▸ Problems to solve
1 - In the biography of Jayan K. Cherian, which section of the 64th Berlin International Film Festival screened Papilio Buddha?
2 - In the biography of Jayan K. Cherian, copy out word for word the part that opens with the words containing "American film director" and closes with "for Best Documentary.".

▸ Given passage
★ ★ ★ ★ ★

- Born: Jayan K. Cherian Muvattupuzha, Kerala, India
- Occupations: Director, Producer, Screenwriter, Cinematographer, Actor
- Website: http://jayankc.com/

= Jayan K. Cherian =

American film director

Jayan K. Cherian is an Indian poet filmmaker who lives in New York City, US. He used to write in Malayalam (under the name Jayan KC) and English languages. His documentary film Shape of the Shapeless got wide popularity on Many film festivals like International festival circuit, The International Film Festival of South Africa, as well as several festivals in North America. It won the Silver Jury Prize at the San Francisco Short Film Festival 2010, the Eastman Kodak award for Best Cinematography, and City Visions 2010 award for Best Documentary.
Graduated with honors from Hunter College, BA in Film and Creative Writing and MFA from The City College of New York in Writing Directing Film, and Cinematography. Ka Bodyscapes (2016) is his new feature film, Papilio Buddha (2013), his critically acclaimed debut feature film, was screened in the Panorama Section at the 64th Berlin International Film Festival. He made several experimental documentaries and narrative shorts such as: Shape of the Shapeless (2010) Love in the Time of Foreclosure (2009), Hidden Things (2009), Soul of Solomon (2008), Capturing the Signs of God (2008), Holy Mass (2007), Tree of Life (2007), Simulacra the Reality of the Unreal (2007), The Inner Silence of the Tumult (2007), Hid-entity (2007), and Tandava the Dance of Dissolution(2006).

★ ★ ★ ★ ★

▸ Entries supplied
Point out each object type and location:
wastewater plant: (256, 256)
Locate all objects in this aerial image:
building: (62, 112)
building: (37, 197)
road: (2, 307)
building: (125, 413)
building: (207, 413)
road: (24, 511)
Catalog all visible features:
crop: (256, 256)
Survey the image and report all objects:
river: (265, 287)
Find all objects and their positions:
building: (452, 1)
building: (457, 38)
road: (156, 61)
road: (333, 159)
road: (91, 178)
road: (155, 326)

★ ★ ★ ★ ★

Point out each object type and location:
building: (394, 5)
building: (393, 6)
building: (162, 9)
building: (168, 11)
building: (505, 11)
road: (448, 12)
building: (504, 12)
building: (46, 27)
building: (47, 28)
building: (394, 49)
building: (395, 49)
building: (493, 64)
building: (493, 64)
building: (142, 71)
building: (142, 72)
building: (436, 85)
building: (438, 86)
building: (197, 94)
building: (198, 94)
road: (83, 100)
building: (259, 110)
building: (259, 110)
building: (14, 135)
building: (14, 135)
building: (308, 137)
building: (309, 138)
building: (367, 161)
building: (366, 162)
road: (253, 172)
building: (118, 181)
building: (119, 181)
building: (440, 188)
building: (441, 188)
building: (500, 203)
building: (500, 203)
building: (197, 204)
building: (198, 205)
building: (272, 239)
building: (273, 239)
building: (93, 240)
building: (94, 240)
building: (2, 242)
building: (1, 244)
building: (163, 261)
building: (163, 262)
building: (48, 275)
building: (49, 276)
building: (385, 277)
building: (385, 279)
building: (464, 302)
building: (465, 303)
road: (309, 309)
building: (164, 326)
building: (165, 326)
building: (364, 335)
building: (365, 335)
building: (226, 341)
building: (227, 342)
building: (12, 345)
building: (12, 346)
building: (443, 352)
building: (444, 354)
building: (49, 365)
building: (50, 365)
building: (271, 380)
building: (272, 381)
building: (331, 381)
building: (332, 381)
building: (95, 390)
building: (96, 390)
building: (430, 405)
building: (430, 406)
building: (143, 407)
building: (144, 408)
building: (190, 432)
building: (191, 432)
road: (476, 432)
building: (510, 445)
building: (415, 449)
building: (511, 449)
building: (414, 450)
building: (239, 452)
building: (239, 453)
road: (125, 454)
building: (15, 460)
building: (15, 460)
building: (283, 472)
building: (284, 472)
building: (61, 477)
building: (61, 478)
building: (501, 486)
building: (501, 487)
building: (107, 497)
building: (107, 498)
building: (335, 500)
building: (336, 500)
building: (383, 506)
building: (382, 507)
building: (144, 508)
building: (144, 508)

★ ★ ★ ★ ★

▸ Responses to the tasks
1 - The Panorama Section

2 -
American film director

Jayan K. Cherian is an Indian poet filmmaker who lives in New York City, US. He used to write in Malayalam (under the name Jayan KC) and English languages. His documentary film Shape of the Shapeless got wide popularity on Many film festivals like International festival circuit, The International Film Festival of South Africa, as well as several festivals in North America. It won the Silver Jury Prize at the San Francisco Short Film Festival 2010, the Eastman Kodak award for Best Cinematography, and City Visions 2010 award for Best Documentary.